Ex-BofA trader risks 20 years after pleading guilty to spoofing U.S. Treasuries

Rick Steves

Spoofing aims to create a false appearance of market depth and activity in order to mislead other traders, and to artificially raise or depress the prevailing market price in order to execute genuine orders more easily or more profitably.

NY-based Tyler Forbes, a former trader on the U.S. Treasuries desk of Bank of America, has pleaded guilty to manipulating U.S. Treasury securities prices from approximately January to June 2019.

He admitted he engaged in an unlawful “spoofing” scheme to manipulate the price of certain U.S. Treasury securities traded in the secondary (or “cash”) market — predominantly two and three-year U.S. Treasury notes, as well as 10-year U.S. Treasury notes.

Spoofing aims to mislead other traders

The spoofing strategy involved electronically placing large, non-bona fide “spoof orders” that he intended to cancel prior to execution on one side of the market, while simultaneously entering smaller, genuine orders that he intended to execute on the opposite side of the market.

Genuine orders were “iceberg” orders, meaning that only a portion of the order’s full size was visible to other market participants at any given time, whereas all of Forbes’s spoof orders were fully displayed.

Spoofing aims to create a false appearance of market depth and activity in order to mislead other traders, and to artificially raise or depress the prevailing market price in order to execute genuine orders more easily or more profitably.

Now, Tyler Forbes faces a maximum penalty of 20 years in prison.
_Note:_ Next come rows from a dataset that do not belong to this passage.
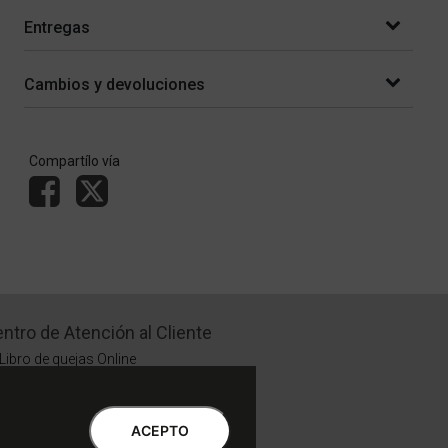
Entregas
Cambios y devoluciones
Compartílo vía
ntro de Atención al Cliente
Libro de quejas Online
WhatsApp | Lu a Vi 9 a 20 | Sa 9 a 17
0810-888-3398 | Lu a Vi 9 a 18 | Sa 9 a 17
ACEPTO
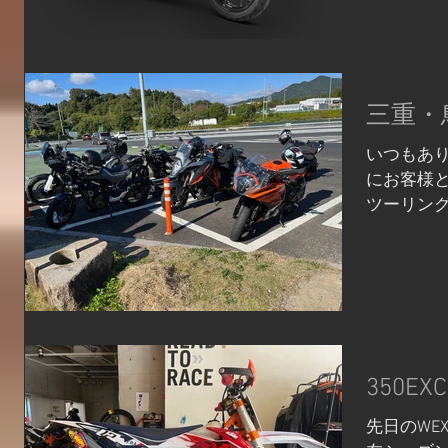
「390ADVE
三重・
いつもあり
にお客様
ツーリング
も快晴で
ピッタリ
きました！.
350E
先日のWE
He is scheduled to be sentenced on July 28 in the Eastern District of New York.

CFTC charged Global AG’s David Skudder for spoofing

Last week, the CFTC charged Global AG’s David Skudder for spoofing soybean futures contracts and options on soybean futures contracts traded on the Chicago Board of Trade.

According to the regulator, some of the misconduct involved cross-market spoofing, in which two correlated markets are used for the manipulative scheme.

David Skudder is a founder of Global AG, a registered commodity trading advisor. Skudder is also a registered associated person of Nesvick, a registered introducing broker.

The CFTC alleges that between September 2014 and March 2019, David Skudder placed hundreds of large orders for soybean futures that he intended to cancel before execution (spoof orders) while placing orders on the opposite side in the soybean futures market, or cross-market in the options on soybeans futures market (genuine orders), that would benefit from market participants’ reactions to his spoof orders.

David Skudder allegedly deceived other traders about supply and demand, misleading market participants about the likely direction of the commodity’s price, which made his genuine orders appear more attractive to market participants and allowed him to execute his genuine orders in larger quantities and at better prices than he otherwise would have, absent the spoof orders.